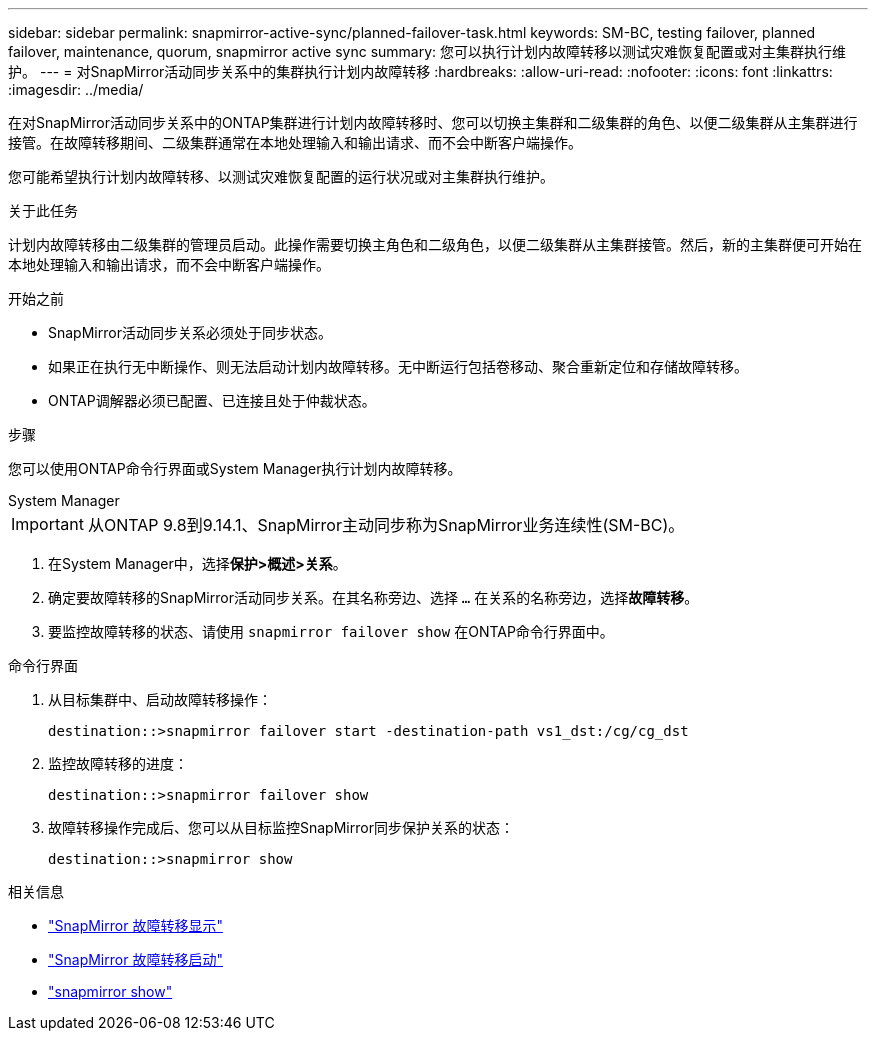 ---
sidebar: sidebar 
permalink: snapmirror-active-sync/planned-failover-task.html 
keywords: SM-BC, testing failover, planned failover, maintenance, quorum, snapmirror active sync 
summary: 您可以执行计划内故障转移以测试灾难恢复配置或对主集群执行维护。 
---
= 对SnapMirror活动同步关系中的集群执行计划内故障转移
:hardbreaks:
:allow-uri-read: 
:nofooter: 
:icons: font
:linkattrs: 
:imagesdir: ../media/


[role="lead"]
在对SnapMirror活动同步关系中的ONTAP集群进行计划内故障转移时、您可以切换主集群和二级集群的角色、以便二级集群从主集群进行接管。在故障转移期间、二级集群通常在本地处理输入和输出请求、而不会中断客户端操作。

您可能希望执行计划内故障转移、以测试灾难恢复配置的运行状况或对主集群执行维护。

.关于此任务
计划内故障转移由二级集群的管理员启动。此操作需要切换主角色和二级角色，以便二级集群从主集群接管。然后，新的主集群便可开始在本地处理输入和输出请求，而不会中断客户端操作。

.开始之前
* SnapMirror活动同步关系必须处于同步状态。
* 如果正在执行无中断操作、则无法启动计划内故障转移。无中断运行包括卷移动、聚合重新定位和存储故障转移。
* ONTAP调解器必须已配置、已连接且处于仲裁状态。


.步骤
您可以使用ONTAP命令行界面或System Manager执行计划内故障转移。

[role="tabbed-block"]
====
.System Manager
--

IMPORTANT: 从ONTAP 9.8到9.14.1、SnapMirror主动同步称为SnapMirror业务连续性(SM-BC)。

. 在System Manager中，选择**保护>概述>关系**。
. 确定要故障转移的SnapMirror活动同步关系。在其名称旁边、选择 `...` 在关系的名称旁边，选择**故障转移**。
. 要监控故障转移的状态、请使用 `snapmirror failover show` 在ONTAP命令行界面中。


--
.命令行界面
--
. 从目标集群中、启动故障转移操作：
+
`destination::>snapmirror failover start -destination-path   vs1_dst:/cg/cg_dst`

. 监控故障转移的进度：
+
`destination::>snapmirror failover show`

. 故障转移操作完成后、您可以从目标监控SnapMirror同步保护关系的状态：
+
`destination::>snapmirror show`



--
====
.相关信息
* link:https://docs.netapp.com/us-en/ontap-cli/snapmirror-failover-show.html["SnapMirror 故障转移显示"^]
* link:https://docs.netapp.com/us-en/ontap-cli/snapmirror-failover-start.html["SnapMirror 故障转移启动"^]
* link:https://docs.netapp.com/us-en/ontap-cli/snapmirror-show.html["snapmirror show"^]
-.-.-
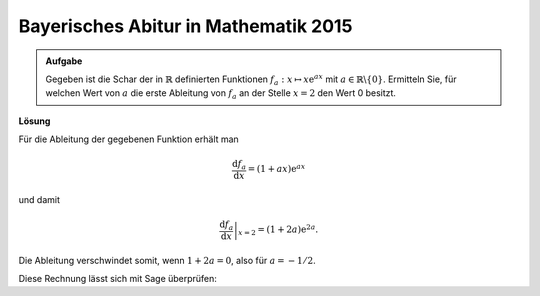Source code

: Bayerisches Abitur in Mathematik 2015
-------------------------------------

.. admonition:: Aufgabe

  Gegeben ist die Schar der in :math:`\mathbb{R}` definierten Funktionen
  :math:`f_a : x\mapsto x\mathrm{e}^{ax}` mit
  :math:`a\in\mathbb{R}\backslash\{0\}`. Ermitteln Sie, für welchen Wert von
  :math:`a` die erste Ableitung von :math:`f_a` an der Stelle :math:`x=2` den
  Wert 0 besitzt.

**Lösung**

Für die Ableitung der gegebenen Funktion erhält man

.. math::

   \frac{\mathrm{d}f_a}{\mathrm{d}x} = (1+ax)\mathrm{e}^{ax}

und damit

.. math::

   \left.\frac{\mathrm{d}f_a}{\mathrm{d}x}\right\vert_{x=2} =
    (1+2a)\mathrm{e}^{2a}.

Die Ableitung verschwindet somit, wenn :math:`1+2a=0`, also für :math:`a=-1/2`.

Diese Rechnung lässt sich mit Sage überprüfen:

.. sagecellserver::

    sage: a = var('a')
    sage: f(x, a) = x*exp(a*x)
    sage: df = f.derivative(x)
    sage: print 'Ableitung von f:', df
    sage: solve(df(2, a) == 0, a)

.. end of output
-.-.-
Task to carry out:
All lines of the listing that contain the word "mathbb" should be copied out.

Result below:
  Gegeben ist die Schar der in :math:`\mathbb{R}` definierten Funktionen
  :math:`a\in\mathbb{R}\backslash\{0\}`. Ermitteln Sie, für welchen Wert von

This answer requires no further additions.